Given data Block Start

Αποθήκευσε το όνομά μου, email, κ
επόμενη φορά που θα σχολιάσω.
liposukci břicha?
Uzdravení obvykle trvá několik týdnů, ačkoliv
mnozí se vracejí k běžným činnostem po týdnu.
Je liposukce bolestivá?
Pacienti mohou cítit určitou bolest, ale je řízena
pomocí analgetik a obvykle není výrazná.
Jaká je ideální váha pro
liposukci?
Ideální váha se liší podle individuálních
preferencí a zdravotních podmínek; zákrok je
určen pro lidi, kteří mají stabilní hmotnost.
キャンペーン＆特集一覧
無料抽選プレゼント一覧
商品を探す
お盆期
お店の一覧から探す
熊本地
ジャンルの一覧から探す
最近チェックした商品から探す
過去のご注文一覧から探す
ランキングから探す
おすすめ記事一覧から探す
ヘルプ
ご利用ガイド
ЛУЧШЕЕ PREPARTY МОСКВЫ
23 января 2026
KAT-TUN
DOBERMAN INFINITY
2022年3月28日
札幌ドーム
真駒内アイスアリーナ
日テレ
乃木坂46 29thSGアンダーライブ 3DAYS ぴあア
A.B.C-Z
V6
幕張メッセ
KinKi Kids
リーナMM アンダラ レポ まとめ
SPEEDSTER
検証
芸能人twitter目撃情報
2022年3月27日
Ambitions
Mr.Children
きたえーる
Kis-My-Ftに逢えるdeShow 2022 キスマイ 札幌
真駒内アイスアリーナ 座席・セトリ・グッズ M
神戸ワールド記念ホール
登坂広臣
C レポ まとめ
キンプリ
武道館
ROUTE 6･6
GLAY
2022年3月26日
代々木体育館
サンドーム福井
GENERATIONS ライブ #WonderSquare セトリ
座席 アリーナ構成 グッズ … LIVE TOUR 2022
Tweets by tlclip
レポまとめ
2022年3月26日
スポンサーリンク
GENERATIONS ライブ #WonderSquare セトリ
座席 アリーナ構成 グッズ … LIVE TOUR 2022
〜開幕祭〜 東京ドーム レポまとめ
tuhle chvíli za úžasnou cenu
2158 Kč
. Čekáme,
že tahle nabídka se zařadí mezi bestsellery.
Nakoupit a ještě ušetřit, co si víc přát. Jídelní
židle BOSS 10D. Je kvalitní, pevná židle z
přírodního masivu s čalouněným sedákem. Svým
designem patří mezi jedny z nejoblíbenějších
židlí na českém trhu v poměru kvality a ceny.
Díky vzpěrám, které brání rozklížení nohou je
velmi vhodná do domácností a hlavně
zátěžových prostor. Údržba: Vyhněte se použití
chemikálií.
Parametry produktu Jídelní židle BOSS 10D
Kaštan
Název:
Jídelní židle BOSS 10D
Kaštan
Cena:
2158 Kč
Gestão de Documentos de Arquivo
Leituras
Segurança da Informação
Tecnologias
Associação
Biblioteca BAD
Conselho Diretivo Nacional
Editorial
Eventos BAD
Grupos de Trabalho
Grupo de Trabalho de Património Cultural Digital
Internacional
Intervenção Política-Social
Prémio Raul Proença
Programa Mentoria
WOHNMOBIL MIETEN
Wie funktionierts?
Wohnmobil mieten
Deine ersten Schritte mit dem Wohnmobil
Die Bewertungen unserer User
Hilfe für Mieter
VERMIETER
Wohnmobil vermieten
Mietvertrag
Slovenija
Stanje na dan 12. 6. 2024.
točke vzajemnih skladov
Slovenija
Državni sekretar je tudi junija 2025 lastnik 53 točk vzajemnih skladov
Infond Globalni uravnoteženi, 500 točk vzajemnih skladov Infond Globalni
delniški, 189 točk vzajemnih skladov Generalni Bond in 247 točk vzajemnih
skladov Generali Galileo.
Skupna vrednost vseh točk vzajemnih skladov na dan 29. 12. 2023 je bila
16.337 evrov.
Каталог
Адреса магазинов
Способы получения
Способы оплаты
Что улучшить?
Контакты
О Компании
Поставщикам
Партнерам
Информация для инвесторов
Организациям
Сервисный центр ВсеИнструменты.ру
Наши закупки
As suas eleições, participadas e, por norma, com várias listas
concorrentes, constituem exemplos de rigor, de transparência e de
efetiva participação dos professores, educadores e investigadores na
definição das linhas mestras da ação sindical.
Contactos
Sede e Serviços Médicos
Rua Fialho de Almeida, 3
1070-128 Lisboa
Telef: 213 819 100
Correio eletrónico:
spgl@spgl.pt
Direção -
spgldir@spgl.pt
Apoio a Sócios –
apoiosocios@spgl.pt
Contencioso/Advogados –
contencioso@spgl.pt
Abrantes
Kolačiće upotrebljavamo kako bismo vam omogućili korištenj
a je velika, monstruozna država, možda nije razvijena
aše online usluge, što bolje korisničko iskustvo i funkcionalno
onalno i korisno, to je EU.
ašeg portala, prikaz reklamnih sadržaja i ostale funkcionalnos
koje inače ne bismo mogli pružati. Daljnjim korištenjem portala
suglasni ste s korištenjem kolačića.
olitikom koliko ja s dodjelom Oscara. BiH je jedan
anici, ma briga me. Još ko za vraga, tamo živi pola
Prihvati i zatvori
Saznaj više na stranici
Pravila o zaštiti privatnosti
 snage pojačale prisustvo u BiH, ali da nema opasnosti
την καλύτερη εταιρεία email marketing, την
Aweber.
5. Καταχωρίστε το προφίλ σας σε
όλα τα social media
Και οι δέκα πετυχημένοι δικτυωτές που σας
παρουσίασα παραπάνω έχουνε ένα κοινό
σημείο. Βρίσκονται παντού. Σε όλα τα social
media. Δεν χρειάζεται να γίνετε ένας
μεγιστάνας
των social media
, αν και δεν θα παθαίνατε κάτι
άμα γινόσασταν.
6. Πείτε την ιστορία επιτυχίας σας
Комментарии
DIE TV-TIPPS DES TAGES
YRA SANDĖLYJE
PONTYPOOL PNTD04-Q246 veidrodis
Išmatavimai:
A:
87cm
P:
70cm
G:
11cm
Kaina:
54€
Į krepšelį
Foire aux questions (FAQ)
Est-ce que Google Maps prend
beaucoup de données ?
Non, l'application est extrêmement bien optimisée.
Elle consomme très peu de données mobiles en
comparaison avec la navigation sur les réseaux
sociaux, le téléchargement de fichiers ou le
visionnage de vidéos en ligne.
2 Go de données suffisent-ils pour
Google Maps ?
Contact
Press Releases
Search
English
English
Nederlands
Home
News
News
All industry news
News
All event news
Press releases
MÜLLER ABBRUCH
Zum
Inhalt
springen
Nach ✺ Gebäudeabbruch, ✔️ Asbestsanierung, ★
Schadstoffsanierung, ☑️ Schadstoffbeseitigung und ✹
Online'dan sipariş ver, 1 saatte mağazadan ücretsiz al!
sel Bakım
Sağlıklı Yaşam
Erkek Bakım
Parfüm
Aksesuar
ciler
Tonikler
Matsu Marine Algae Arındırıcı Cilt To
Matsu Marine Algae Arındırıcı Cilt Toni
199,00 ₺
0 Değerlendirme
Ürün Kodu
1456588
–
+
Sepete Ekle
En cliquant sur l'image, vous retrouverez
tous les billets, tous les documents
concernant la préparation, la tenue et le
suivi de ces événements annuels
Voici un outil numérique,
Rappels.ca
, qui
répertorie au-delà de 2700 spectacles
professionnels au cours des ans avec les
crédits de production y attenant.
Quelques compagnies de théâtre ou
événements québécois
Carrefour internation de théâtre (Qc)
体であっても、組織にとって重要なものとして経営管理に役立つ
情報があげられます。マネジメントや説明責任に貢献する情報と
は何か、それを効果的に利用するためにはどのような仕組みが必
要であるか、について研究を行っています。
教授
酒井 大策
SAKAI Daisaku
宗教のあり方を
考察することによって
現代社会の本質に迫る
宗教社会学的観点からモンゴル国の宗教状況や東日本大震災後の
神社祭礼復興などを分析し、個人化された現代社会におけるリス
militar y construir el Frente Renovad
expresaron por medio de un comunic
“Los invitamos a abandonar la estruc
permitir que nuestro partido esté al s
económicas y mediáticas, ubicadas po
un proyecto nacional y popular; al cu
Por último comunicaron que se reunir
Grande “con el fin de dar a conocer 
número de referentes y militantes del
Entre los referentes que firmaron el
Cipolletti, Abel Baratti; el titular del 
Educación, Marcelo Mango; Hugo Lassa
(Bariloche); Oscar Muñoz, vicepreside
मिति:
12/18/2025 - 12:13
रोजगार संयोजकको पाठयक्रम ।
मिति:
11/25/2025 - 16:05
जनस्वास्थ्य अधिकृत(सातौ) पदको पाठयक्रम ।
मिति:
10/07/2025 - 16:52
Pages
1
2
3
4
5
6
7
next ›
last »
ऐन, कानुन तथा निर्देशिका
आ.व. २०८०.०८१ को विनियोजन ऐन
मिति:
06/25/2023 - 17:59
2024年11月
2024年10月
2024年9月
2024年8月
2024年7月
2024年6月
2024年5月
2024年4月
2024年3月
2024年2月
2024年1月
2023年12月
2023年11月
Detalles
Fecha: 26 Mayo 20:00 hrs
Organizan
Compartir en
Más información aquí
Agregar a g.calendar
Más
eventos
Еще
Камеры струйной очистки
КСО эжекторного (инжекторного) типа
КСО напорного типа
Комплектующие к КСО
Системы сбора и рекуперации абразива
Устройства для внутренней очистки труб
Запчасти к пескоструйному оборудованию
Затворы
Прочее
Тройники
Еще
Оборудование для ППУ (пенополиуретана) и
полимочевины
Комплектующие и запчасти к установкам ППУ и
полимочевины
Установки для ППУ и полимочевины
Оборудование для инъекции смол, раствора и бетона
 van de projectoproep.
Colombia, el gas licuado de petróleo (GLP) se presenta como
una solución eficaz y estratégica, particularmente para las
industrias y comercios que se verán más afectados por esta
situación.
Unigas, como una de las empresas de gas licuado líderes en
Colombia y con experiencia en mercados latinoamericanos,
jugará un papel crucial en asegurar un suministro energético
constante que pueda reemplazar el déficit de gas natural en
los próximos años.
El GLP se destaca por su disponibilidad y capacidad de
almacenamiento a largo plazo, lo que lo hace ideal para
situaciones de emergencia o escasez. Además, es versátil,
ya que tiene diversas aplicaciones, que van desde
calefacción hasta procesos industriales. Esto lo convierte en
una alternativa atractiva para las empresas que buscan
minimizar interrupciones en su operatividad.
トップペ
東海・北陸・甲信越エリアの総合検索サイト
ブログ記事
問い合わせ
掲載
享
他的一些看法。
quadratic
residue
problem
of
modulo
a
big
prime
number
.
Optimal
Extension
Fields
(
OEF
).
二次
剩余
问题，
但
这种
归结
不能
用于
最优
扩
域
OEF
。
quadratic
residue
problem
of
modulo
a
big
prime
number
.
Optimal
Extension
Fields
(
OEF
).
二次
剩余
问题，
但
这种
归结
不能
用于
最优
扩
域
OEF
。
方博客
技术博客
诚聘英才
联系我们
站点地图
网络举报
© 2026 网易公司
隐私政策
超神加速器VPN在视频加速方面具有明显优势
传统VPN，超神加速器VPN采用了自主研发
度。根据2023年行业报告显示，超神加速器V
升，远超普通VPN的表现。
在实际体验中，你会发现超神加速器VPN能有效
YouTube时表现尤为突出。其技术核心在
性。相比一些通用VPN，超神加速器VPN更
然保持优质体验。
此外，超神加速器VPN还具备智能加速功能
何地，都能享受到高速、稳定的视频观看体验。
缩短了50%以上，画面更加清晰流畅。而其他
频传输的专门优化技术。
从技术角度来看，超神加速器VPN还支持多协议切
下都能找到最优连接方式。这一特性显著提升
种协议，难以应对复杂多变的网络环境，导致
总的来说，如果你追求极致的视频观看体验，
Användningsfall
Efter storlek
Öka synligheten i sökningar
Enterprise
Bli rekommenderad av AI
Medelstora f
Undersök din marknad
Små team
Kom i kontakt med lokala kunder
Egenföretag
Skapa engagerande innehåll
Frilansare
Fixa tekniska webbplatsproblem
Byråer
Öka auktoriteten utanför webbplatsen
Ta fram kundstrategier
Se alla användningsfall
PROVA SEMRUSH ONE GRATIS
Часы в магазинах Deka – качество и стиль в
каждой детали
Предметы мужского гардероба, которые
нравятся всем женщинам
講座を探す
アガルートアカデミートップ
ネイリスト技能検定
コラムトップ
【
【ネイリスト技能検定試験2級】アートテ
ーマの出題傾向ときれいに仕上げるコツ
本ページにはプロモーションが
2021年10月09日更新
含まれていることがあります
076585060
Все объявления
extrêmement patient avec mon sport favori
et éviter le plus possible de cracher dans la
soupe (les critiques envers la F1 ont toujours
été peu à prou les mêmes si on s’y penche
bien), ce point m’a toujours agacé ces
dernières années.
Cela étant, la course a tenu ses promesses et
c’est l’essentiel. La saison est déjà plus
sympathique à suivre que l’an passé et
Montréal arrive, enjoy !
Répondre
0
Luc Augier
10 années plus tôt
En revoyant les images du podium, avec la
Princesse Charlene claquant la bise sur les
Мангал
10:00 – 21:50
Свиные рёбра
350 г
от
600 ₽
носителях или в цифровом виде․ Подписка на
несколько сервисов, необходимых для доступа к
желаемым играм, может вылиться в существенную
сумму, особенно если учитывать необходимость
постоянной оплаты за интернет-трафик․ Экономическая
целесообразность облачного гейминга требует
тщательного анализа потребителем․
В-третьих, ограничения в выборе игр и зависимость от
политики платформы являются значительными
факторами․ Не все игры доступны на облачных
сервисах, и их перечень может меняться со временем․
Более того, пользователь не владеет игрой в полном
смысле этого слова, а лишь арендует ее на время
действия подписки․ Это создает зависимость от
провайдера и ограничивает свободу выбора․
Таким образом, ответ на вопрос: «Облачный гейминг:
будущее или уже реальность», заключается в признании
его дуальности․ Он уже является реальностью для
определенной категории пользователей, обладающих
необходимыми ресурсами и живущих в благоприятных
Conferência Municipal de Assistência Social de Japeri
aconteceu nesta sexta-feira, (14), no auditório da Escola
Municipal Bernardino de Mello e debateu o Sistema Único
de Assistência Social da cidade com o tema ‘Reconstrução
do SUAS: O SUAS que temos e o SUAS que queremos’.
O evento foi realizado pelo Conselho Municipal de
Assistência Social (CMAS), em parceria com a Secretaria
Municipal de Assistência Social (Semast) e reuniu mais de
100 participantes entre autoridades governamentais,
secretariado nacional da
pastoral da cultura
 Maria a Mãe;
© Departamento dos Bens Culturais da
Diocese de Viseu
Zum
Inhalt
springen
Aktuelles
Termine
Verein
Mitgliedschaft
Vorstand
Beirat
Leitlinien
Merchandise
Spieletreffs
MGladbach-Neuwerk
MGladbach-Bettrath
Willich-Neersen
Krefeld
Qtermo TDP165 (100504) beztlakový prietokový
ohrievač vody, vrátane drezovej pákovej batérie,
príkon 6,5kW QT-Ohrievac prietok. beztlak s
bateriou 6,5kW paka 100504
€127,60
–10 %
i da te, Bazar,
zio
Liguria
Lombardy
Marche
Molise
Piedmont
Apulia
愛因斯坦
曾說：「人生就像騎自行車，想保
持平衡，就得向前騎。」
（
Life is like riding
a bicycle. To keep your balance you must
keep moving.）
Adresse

Given data Block End

Task requirements >>
When the line with "σημείο. Βρίσκονται παντού. Σε όλα τα social" is reached in the data above, start copying there, and copy each line exactly until the line with "económicas y mediáticas, ubicadas po" has been copied; copy nothing else.

Solved problem >>
σημείο. Βρίσκονται παντού. Σε όλα τα social
media. Δεν χρειάζεται να γίνετε ένας
μεγιστάνας
των social media
, αν και δεν θα παθαίνατε κάτι
άμα γινόσασταν.
6. Πείτε την ιστορία επιτυχίας σας
Комментарии
DIE TV-TIPPS DES TAGES
YRA SANDĖLYJE
PONTYPOOL PNTD04-Q246 veidrodis
Išmatavimai:
A:
87cm
P:
70cm
G:
11cm
Kaina:
54€
Į krepšelį
Foire aux questions (FAQ)
Est-ce que Google Maps prend
beaucoup de données ?
Non, l'application est extrêmement bien optimisée.
Elle consomme très peu de données mobiles en
comparaison avec la navigation sur les réseaux
sociaux, le téléchargement de fichiers ou le
visionnage de vidéos en ligne.
2 Go de données suffisent-ils pour
Google Maps ?
Contact
Press Releases
Search
English
English
Nederlands
Home
News
News
All industry news
News
All event news
Press releases
MÜLLER ABBRUCH
Zum
Inhalt
springen
Nach ✺ Gebäudeabbruch, ✔️ Asbestsanierung, ★
Schadstoffsanierung, ☑️ Schadstoffbeseitigung und ✹
Online'dan sipariş ver, 1 saatte mağazadan ücretsiz al!
sel Bakım
Sağlıklı Yaşam
Erkek Bakım
Parfüm
Aksesuar
ciler
Tonikler
Matsu Marine Algae Arındırıcı Cilt To
Matsu Marine Algae Arındırıcı Cilt Toni
199,00 ₺
0 Değerlendirme
Ürün Kodu
1456588
–
+
Sepete Ekle
En cliquant sur l'image, vous retrouverez
tous les billets, tous les documents
concernant la préparation, la tenue et le
suivi de ces événements annuels
Voici un outil numérique,
Rappels.ca
, qui
répertorie au-delà de 2700 spectacles
professionnels au cours des ans avec les
crédits de production y attenant.
Quelques compagnies de théâtre ou
événements québécois
Carrefour internation de théâtre (Qc)
体であっても、組織にとって重要なものとして経営管理に役立つ
情報があげられます。マネジメントや説明責任に貢献する情報と
は何か、それを効果的に利用するためにはどのような仕組みが必
要であるか、について研究を行っています。
教授
酒井 大策
SAKAI Daisaku
宗教のあり方を
考察することによって
現代社会の本質に迫る
宗教社会学的観点からモンゴル国の宗教状況や東日本大震災後の
神社祭礼復興などを分析し、個人化された現代社会におけるリス
militar y construir el Frente Renovad
expresaron por medio de un comunic
“Los invitamos a abandonar la estruc
permitir que nuestro partido esté al s
económicas y mediáticas, ubicadas po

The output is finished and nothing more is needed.